#### [Records excerpted from a collection]

- - - -

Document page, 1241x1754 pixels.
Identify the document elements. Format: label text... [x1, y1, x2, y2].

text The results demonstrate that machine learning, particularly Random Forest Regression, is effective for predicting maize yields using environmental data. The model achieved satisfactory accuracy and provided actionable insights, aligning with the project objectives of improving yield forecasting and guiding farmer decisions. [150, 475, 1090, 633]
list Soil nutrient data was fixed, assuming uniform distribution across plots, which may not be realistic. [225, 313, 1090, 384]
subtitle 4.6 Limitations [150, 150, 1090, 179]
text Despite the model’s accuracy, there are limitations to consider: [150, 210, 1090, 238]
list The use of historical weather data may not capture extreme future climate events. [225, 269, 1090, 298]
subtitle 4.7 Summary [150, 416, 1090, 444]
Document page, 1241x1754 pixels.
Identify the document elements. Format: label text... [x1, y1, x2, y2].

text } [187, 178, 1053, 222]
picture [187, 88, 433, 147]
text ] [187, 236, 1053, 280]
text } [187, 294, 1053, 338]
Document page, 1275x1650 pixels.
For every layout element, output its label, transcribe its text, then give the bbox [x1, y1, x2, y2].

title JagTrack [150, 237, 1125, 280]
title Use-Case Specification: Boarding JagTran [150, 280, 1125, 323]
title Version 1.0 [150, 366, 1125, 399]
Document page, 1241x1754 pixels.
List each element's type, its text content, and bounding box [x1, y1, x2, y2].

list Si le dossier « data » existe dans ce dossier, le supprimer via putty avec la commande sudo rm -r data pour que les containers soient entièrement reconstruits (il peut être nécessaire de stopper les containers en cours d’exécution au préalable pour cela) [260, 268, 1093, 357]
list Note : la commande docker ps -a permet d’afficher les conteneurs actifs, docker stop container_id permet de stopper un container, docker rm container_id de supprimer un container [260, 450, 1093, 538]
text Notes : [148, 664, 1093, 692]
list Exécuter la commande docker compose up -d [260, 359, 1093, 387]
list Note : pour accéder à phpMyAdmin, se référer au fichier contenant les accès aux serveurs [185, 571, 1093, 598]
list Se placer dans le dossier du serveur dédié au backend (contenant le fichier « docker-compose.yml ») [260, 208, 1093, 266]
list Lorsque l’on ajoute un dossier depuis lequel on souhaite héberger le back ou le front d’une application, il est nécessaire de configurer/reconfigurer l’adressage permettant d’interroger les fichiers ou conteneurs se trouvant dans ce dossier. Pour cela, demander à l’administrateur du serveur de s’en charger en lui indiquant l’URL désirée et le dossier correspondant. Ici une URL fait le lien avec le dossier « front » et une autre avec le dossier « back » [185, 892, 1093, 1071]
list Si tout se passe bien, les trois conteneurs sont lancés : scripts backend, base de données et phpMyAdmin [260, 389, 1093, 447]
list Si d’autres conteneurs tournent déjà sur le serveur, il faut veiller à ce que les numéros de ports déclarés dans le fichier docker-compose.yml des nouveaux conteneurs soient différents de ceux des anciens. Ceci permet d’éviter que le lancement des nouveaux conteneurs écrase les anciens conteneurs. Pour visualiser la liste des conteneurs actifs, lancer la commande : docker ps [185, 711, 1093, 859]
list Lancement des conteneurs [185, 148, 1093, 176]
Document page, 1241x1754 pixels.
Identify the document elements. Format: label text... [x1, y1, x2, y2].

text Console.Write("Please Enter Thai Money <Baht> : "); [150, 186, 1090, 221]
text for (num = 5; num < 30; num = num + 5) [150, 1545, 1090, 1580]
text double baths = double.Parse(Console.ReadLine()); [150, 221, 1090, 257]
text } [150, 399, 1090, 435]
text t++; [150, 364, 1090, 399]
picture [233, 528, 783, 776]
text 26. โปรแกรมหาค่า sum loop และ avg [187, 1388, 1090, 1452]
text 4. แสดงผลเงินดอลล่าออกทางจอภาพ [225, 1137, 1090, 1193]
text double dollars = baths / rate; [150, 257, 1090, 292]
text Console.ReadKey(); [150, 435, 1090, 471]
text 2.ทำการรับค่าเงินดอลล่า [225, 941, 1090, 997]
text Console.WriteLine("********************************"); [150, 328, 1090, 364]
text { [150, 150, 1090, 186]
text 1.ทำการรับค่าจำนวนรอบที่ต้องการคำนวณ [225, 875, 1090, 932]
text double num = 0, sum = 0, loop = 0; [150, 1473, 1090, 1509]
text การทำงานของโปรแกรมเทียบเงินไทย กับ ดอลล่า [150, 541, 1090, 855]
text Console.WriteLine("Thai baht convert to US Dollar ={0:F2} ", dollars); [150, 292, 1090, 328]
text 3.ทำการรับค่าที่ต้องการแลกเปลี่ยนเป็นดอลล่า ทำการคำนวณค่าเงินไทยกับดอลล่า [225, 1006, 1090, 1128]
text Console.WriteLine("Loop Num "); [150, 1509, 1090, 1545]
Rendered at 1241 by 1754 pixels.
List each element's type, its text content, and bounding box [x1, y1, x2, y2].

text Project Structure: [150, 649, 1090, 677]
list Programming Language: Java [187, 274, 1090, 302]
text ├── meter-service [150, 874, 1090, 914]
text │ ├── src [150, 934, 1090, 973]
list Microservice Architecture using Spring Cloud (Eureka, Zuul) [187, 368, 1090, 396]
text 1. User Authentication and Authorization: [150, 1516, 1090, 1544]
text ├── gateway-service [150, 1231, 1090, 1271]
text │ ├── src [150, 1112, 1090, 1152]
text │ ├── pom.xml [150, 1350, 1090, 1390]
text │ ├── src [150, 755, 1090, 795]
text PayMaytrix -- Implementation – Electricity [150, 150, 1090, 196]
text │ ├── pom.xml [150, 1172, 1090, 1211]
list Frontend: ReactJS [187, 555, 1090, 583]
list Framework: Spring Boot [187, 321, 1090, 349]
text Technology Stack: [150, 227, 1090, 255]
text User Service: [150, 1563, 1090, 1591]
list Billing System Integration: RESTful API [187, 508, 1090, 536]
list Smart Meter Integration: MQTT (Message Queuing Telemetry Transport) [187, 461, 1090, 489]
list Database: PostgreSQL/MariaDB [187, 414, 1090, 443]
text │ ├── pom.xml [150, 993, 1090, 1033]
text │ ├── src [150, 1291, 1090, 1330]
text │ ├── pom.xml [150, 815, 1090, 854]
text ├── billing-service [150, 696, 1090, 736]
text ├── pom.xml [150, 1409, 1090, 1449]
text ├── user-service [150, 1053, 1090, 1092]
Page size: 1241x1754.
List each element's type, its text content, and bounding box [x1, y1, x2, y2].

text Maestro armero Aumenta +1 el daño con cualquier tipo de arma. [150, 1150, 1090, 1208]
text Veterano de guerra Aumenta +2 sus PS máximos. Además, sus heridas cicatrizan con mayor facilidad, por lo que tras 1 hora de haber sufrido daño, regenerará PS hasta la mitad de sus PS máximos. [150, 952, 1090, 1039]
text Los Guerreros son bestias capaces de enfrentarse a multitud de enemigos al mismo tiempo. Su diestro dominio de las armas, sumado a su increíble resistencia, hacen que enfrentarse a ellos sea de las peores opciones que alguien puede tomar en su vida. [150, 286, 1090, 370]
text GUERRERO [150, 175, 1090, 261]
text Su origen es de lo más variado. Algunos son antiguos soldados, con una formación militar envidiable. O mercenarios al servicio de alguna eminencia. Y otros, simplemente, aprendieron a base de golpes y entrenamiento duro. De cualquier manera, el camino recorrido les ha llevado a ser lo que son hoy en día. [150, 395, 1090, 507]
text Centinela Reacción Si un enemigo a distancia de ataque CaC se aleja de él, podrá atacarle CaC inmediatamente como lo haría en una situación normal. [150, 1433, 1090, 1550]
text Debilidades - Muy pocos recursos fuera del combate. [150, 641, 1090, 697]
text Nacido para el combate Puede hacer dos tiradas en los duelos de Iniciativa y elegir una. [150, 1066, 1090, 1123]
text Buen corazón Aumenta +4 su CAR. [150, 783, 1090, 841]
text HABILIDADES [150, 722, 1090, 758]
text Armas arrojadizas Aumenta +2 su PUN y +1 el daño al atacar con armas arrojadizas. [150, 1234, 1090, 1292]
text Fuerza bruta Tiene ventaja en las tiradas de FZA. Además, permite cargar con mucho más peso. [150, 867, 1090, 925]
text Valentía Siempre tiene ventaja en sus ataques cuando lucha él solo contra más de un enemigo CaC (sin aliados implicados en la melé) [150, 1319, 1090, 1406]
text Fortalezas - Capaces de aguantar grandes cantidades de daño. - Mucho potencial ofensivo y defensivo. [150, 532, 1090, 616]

- - - -

The answer is every line in the data where the word "ventaja" appears.

#### [The answer]
text Fuerza bruta Tiene ventaja en las tiradas de FZA. Además, permite cargar con mucho más peso. [150, 867, 1090, 925]
text Valentía Siempre tiene ventaja en sus ataques cuando lucha él solo contra más de un enemigo CaC (sin aliados implicados en la melé) [150, 1319, 1090, 1406]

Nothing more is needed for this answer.